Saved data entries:
::::
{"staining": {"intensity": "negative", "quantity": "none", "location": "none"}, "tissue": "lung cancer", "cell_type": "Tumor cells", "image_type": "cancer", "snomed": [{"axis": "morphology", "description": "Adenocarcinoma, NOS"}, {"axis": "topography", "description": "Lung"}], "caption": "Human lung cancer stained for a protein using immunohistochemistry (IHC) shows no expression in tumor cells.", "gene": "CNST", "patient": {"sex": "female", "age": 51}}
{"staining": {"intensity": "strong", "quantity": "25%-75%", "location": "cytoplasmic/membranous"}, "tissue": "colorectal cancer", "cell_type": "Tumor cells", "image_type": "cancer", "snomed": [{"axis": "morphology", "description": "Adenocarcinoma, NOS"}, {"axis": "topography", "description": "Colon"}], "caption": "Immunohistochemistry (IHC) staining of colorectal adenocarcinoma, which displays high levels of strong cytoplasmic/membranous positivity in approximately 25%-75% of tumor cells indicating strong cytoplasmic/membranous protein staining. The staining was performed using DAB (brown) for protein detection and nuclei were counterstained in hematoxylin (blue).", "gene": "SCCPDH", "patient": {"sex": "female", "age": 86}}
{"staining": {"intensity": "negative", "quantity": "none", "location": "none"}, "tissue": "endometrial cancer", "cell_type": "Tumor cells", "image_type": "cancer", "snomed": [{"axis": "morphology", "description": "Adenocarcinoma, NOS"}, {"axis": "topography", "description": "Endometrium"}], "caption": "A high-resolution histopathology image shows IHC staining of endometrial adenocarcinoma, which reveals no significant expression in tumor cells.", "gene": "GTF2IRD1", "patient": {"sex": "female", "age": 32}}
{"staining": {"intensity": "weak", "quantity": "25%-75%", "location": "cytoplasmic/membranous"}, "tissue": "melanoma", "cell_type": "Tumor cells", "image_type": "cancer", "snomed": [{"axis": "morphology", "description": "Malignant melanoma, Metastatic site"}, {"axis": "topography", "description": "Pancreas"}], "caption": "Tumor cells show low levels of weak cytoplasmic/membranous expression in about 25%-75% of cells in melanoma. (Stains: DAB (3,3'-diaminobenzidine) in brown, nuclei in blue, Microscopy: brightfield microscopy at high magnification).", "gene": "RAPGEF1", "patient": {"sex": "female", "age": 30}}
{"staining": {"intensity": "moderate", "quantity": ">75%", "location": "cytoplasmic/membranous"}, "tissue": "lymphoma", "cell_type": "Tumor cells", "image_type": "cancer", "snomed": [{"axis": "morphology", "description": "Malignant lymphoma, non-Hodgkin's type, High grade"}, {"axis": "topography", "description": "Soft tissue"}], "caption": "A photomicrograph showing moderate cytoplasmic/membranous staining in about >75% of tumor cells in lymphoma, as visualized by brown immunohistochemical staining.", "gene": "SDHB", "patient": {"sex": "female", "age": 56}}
::::
Problem description → Line by line, write out the records above exactly.

Your response →
{"staining": {"intensity": "negative", "quantity": "none", "location": "none"}, "tissue": "lung cancer", "cell_type": "Tumor cells", "image_type": "cancer", "snomed": [{"axis": "morphology", "description": "Adenocarcinoma, NOS"}, {"axis": "topography", "description": "Lung"}], "caption": "Human lung cancer stained for a protein using immunohistochemistry (IHC) shows no expression in tumor cells.", "gene": "CNST", "patient": {"sex": "female", "age": 51}}
{"staining": {"intensity": "strong", "quantity": "25%-75%", "location": "cytoplasmic/membranous"}, "tissue": "colorectal cancer", "cell_type": "Tumor cells", "image_type": "cancer", "snomed": [{"axis": "morphology", "description": "Adenocarcinoma, NOS"}, {"axis": "topography", "description": "Colon"}], "caption": "Immunohistochemistry (IHC) staining of colorectal adenocarcinoma, which displays high levels of strong cytoplasmic/membranous positivity in approximately 25%-75% of tumor cells indicating strong cytoplasmic/membranous protein staining. The staining was performed using DAB (brown) for protein detection and nuclei were counterstained in hematoxylin (blue).", "gene": "SCCPDH", "patient": {"sex": "female", "age": 86}}
{"staining": {"intensity": "negative", "quantity": "none", "location": "none"}, "tissue": "endometrial cancer", "cell_type": "Tumor cells", "image_type": "cancer", "snomed": [{"axis": "morphology", "description": "Adenocarcinoma, NOS"}, {"axis": "topography", "description": "Endometrium"}], "caption": "A high-resolution histopathology image shows IHC staining of endometrial adenocarcinoma, which reveals no significant expression in tumor cells.", "gene": "GTF2IRD1", "patient": {"sex": "female", "age": 32}}
{"staining": {"intensity": "weak", "quantity": "25%-75%", "location": "cytoplasmic/membranous"}, "tissue": "melanoma", "cell_type": "Tumor cells", "image_type": "cancer", "snomed": [{"axis": "morphology", "description": "Malignant melanoma, Metastatic site"}, {"axis": "topography", "description": "Pancreas"}], "caption": "Tumor cells show low levels of weak cytoplasmic/membranous expression in about 25%-75% of cells in melanoma. (Stains: DAB (3,3'-diaminobenzidine) in brown, nuclei in blue, Microscopy: brightfield microscopy at high magnification).", "gene": "RAPGEF1", "patient": {"sex": "female", "age": 30}}
{"staining": {"intensity": "moderate", "quantity": ">75%", "location": "cytoplasmic/membranous"}, "tissue": "lymphoma", "cell_type": "Tumor cells", "image_type": "cancer", "snomed": [{"axis": "morphology", "description": "Malignant lymphoma, non-Hodgkin's type, High grade"}, {"axis": "topography", "description": "Soft tissue"}], "caption": "A photomicrograph showing moderate cytoplasmic/membranous staining in about >75% of tumor cells in lymphoma, as visualized by brown immunohistochemical staining.", "gene": "SDHB", "patient": {"sex": "female", "age": 56}}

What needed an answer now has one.